Respectfully Quoted: A Dictionary of Quotations. 1989.

 
NUMBER: 1110
AUTHOR: Thomas Vernor Smith (1890–1964)
QUOTATION: No man made great by death offers more hope to lowly pride than does Abraham Lincoln; for while living he was himself so simple as often to be dubbed a fool. Foolish he was, they said, in losing his youthful heart to a grave and living his life on married patience; foolish in pitting his homely ignorance against Douglas, brilliant, courtly, and urbane; foolish in setting himself to do the right in a world where the day goes mostly to the strong; foolish in dreaming of freedom for a long-suffering folk whom the North is as anxious to keep out as the South was to keep down; foolish in choosing the silent Grant to lead to victory the hesitant armies of the North; foolish, finally, in presuming that government for the people must be government of the people and by the people.

Foolish many said; foolish many, many believed.

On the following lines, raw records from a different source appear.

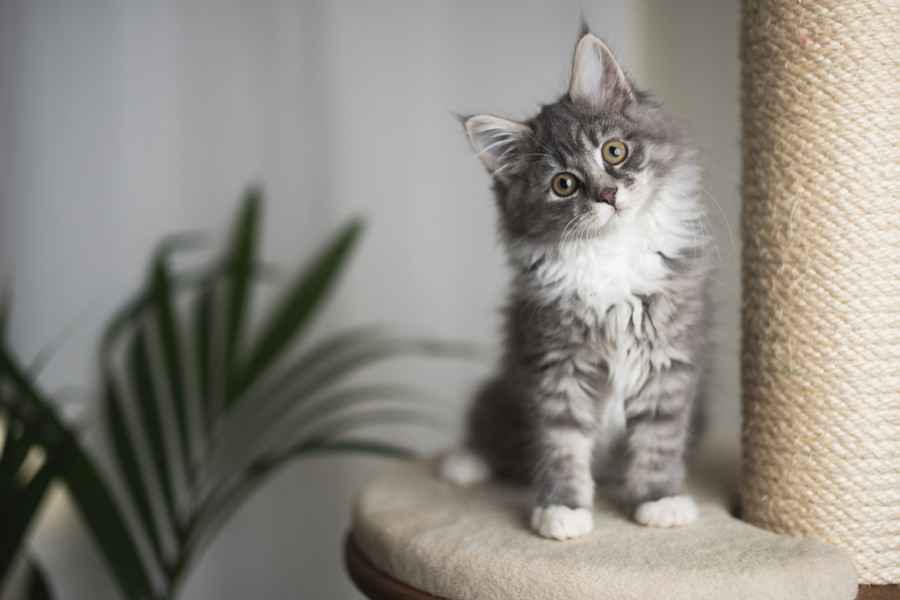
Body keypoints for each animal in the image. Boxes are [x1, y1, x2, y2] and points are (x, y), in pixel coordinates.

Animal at [440, 30, 712, 540]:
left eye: (614, 151)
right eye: (564, 184)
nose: (607, 194)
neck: (610, 254)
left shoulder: (667, 359)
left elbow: (659, 439)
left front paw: (659, 500)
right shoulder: (555, 364)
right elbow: (560, 445)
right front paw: (562, 510)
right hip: (502, 390)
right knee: (491, 435)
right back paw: (463, 463)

This Lincoln, whom so many living friends and foes alike deemed foolish, hid his bitterness in laughter; fed his sympathy on solitude; and met recurring disaster with whimsicality to muffle the murmur of a bleeding heart. Out of the tragic sense of life he pitied where others blamed; bowed his own shoulders with the woes of the weak; endured humanely his little day of chance power; and won through death what life disdains to bestow upon such simple souls—lasting peace and everlasting glory.

How prudently—to echo Wendell Phillips—we proud men compete for nameless graves, while now and then some starveling of Fate forgets himself into immortality.
ATTRIBUTION: THOMAS VERNOR SMITH, memorial address, the Illinois State Senate, February 12, 1935, the 126th anniversary of Lincoln’s birth.—Smith, Lincoln, Living Legend, pp. 3–5 (1940).

Smith later served in Congress 1939–1941. The striking final paragraph is unverified in the works of Wendell Phillips.